Films
Los fuertes
Après le succès de son court métrage intitulé San Cristóbal, le réalisateur chilien Omar Zúñiga, a poursuivi l’aventure avec ses deux acteurs principaux pour nous offrir ce long métrage d’une très grande qualité.
Nous assistons à la naissance d’une belle histoire où priment les sentiments et non les craintes des qu’en dira-t-on. Bien sûr, la romance se déroule au Chili et même si certaines avancées ont été faites pour les personnes LGBQTI*, tout est loin d’être parfait dans ce pays qui reste quand même très conservateur. Les protagonistes le savent et restent discrets mais cela n’est pas au centre de l’histoire. L’homosexualité, bien qu’omniprésente, n’est presque qu’un détail tant c’est avant tout une histoire d’amour qui est racontée. Omar Zúñiga a fait le choix de montrer l’histoire d’Antonio et Lucas sous l’angle de l’amour et non pas de l’homophobie avec la violence et les discriminations qui en découlent souvent ou bien encore avec des interrogations et des craintes comme le dit le réalisateur lui-même : “c’est une histoire d’amour qui n’implique pas une idée de culpabilité où l’idée que ce qu’ils sont en train de vivre serait quelque chose de mal”. Omar Zúñiga a voulu raconter une histoire où tout est possible sans pour autant tomber dans le cliché du film romantique. Ici, tout est simple, naturel, crédible et cela fait beaucoup de bien !

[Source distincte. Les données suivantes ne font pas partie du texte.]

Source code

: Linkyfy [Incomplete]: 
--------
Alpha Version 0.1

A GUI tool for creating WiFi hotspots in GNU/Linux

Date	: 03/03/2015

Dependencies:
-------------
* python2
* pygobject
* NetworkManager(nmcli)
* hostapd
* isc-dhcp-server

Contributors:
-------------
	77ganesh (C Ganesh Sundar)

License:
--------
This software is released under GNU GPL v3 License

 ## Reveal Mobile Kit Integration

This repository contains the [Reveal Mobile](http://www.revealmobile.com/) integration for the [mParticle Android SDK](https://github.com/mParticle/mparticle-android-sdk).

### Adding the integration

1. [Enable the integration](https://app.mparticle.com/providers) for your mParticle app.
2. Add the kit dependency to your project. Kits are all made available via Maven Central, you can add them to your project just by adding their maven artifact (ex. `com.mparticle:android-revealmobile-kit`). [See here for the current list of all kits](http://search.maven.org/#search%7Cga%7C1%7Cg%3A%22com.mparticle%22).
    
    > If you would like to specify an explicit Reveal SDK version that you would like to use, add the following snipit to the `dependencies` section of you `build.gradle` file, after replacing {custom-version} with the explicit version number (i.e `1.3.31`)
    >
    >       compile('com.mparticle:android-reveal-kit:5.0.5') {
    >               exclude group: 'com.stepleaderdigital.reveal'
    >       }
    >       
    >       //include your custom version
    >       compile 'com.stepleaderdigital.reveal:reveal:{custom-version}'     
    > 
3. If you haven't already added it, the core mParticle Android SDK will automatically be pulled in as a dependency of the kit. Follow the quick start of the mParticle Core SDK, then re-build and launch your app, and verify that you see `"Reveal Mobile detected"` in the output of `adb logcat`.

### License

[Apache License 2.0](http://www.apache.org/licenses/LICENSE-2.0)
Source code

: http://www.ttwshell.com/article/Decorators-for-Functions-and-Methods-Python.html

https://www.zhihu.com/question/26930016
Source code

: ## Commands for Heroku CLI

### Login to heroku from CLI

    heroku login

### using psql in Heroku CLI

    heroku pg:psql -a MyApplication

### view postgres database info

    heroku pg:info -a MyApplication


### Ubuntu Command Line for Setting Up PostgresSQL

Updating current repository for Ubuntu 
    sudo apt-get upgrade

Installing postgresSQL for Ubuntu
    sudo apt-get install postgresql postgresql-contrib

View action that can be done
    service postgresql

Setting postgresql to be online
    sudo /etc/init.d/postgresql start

Autre élément essentiel qui fait la force du film, c’est la place de la nature présente dès le début du film à travers la vitre du bus qui emmène Lucas à Valdivia. Entre fleuves et mer, les paysages de cette région du sud du Chili sont magnifiques et la naissance de cette histoire d’amour dans un aussi beau décor n’est pas sans nous rappeler le film Brokeback Mountain d’Ang Lee. Les scènes sous la pluie, sur la plage, en mer ou dans la nature sont autant d’invitations au voyage et apportent une dimension authentique à leur amour.
Les deux hommes sont très différents et c’est peut-être en cela qu’il ne sera pas évident de parier sur leur avenir. Lucas (Samuel González) a coupé les ponts avec ses parents et s’apprête à s’envoler pour le Canada pour ses études d’architecture. On devine clairement cette envie de s’exiler et de recommencer une nouvelle vie ailleurs rompant ainsi avec son pays d’origine et les “chaînes qui l’entravent”. A l’inverse de Lucas, Antonio (Antonio Altamirano) est un pêcheur qui n’a jamais quitté sa région et qui y est très attaché. Il participe d’ailleurs à des reconstitutions historiques de l’époque de l’indépendance du Chili comme avec cette première scène qui ouvre le film sur des hommes habillés en soldats. Celle-ci peut surprendre au début mais nous apprendrons qu’il s’agit d’une reconstitution de la prise de Valdivia en 1820. Si cette scène n’est pas là par hasard, on peut sans doute y voir un parallèle avec l’histoire d’Antonio et Lucas où cette notion d’indépendance, et même de liberté, fera la force des deux hommes tout au long du film.
Bien que l’histoire se centre tout particulièrement sur Lucas et Antonio, le réalisateur ne néglige pas pour autant l’importance des personnages secondaires. Certes moins présents à l’écran, ils ont tous un rôle à jouer dans le film, comme le collègue pêcheur d’Antonio qui n’assume pas son homosexualité, la soeur de Lucas (son seul soutien familial) et sa relation de couple ou encore la grand-mère d’Antonio, confidente du jeune homme.
Los fuertes est un film comme on aimerait en voir plus souvent. Il a d’ailleurs remporté plusieurs prix dans des festivals de films LGBT témoignant ainsi de sa qualité de long métrage et de l’histoire racontée. Les acteurs portent le film sans aucune fausse note et avec beaucoup de tendresse. En témoignent ces deux scènes qui m’ont marquée où, après avoir fait l’amour, les deux hommes se sourient et s’enlacent avant de se laisser aller aux confidences allongés l’un à côté de l’autre. La scène suivante est quant à elle une véritable petite bouffée de bonheur et de douceur où en préparant le petit déjeuner, Lucas et Antonio se laissent aller à une danse amoureuse sur la chanson de Paulina Rubio : Ese hombre es mío…
*Le mariage homosexuel a été adopté par le parlement chilien le 7 décembre 2021 puis entré en vigueur le 10 mars 2022.